#### What is needed
Your answer must consist solely of the line containing "pinky tip: (840, 826)" and all subsequent lines through the end of the entries, reproduced exactly.

*** Opening Data ***

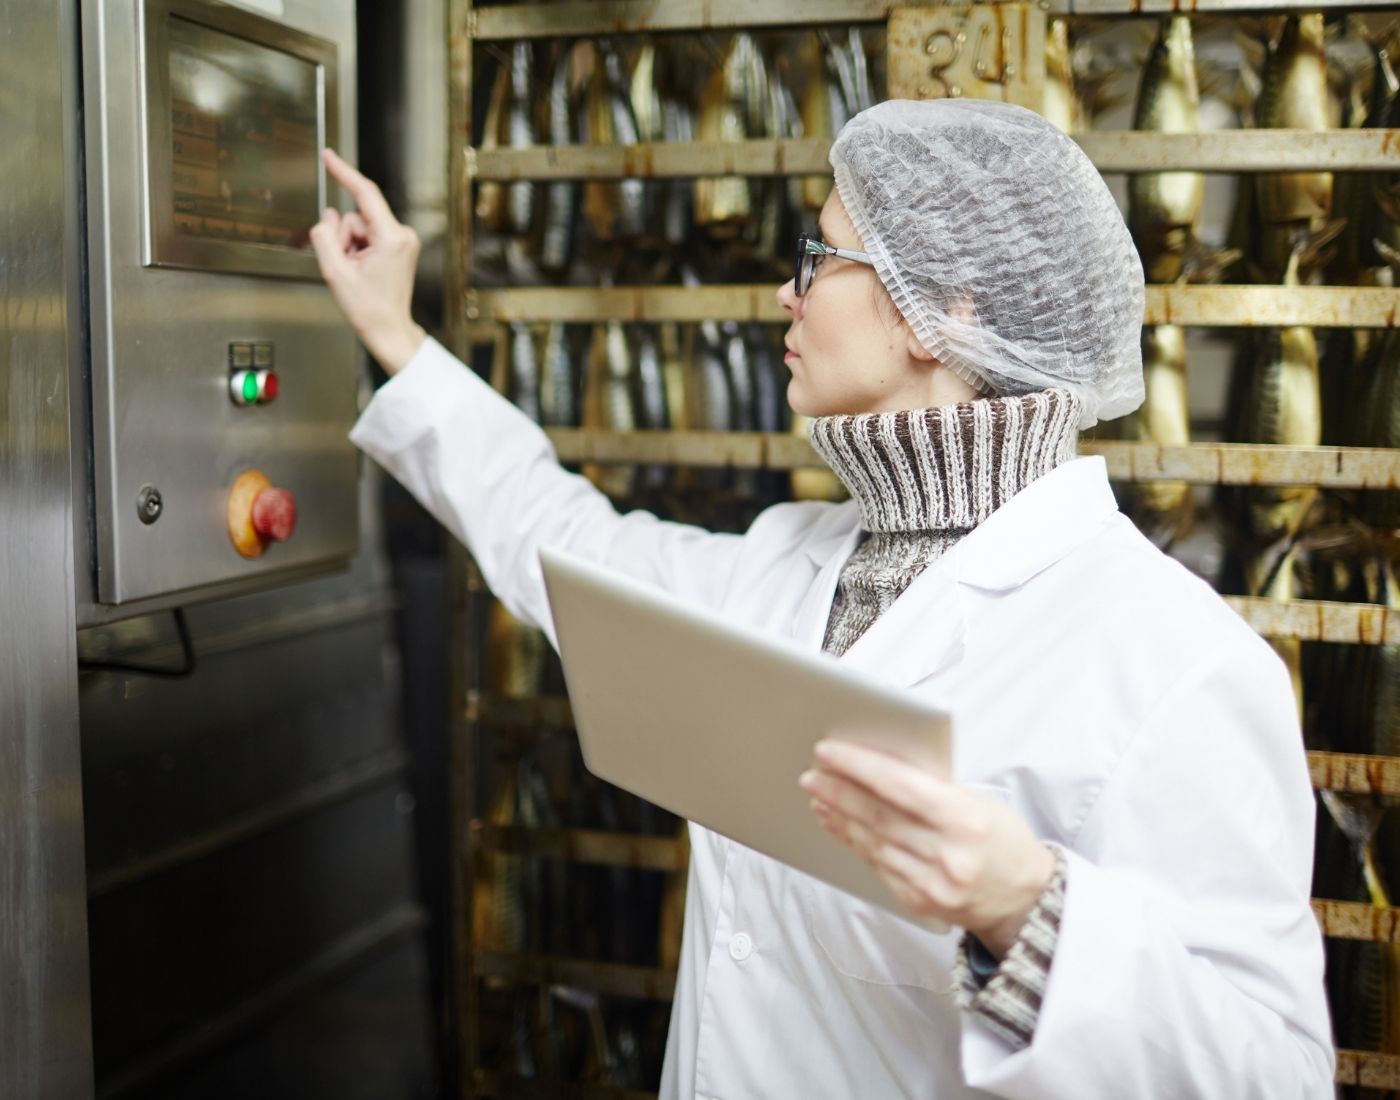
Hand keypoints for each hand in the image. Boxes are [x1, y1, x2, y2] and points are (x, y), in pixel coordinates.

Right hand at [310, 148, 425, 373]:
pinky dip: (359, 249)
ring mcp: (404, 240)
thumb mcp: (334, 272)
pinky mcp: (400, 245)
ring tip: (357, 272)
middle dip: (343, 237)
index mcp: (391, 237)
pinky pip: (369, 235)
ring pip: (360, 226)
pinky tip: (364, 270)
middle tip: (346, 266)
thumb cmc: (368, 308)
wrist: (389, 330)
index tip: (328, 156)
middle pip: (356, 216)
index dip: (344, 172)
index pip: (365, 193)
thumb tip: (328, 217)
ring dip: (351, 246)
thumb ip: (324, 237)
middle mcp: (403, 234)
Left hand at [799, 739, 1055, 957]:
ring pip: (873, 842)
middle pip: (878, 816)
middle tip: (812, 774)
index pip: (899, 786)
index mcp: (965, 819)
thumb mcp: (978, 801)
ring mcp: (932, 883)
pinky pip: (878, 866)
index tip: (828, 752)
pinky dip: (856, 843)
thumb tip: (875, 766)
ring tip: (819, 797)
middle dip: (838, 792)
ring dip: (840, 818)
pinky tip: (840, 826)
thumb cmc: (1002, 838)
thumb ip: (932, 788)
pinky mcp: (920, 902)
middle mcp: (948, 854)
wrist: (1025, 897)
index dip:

*** Closing Data ***

#### Solution
pinky tip: (840, 826)
thumb cmc: (1002, 838)
thumb ip: (932, 788)
pinky mcp: (920, 902)
middle mcp: (948, 854)
wrist: (1025, 897)
index dip:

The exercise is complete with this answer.